On Mon, Aug 09, 2021 at 03:30:08PM +0000, Sean Christopherson wrote:
> On Mon, Aug 09, 2021, Yu Zhang wrote:
> > On Sun, Aug 08, 2021 at 11:33:44PM -0500, Wei Huang wrote:
> > >
> > > On 8/8/21 11:27 PM, Yu Zhang wrote:
> > > > On Sun, Aug 08, 2021 at 11:11:40PM -0500, Wei Huang wrote:
> > > > >
> > > > >
> > > > > On 8/8/21 10:58 PM, Yu Zhang wrote:
> > > > > > On Sun, Aug 08, 2021 at 02:26:56PM -0500, Wei Huang wrote:
> > > > > > > AMD future CPUs will require a 5-level NPT if host CR4.LA57 is set.
> > > > > >
> > > > > > Sorry, but why? NPT is not indexed by HVA.
> > > > >
> > > > > NPT is not indexed by HVA - it is always indexed by GPA. What I meant is NPT
> > > > > page table level has to be the same as the host OS page table: if 5-level
> > > > > page table is enabled in host OS (CR4.LA57=1), guest NPT has to 5-level too.
> > > >
> > > > I know what you meant. But may I ask why?
> > >
> > > I don't have a good answer for it. From what I know, VMCB doesn't have a
> > > field to indicate guest page table level. As a result, hardware relies on
> > > host CR4 to infer NPT level.
> >
> > I guess you mean not even in the N_CR3 field of VMCB?
>
> Correct, nCR3 is a basically a pure representation of a regular CR3.
>
> > Then it's not a broken design - it's a limitation of SVM. :)
>
> That's just a polite way of saying it's a broken design ;-)
>
> Joking aside, NPT opted for a semblance of backwards compatibility at the cost of
> having to carry all the baggage that comes with a legacy design. Keeping the core
> functionality from IA32 paging presumably miminizes design and hardware costs, and
> required minimal enabling in hypervisors. The downside is that it's less flexible
> than EPT and has a few warts, e.g. shadowing NPT is gross because the host can't
> easily mirror L1's desired paging mode.

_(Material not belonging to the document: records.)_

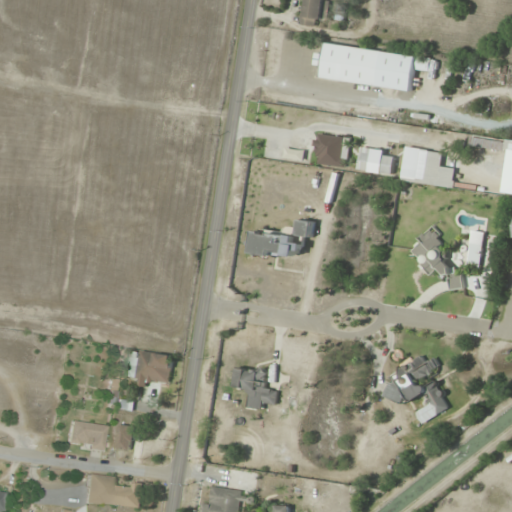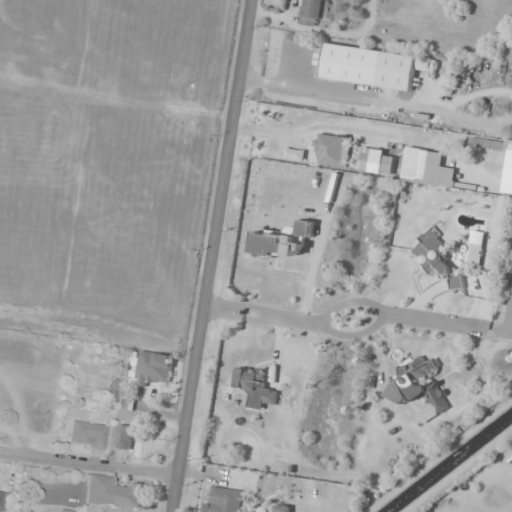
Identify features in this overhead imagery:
building: (314, 11)
building: (375, 66)
building: (488, 143)
building: (333, 150)
building: (295, 153)
building: (413, 162)
building: (378, 163)
building: (285, 241)
building: (477, 249)
road: (212, 255)
building: (153, 367)
building: (419, 385)
building: (257, 387)
building: (87, 434)
road: (89, 464)
building: (113, 492)
building: (2, 498)
building: (225, 500)
building: (283, 508)
building: (65, 510)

Thanks for your explaination, Sean. Everything has a cost, and now it's time to pay
the price. :)

As to the max level, it is calculated in kvm_init(). Though I do not see any chance
that host paging mode will be changed after kvm_init(), or any case that Linux uses
different paging levels in different pCPUs, I am wondering, should we do something,
e.g., to document this as an open?

About "host can't easily mirror L1's desired paging mode", could you please elaborate?
Thanks!

B.R.
Yu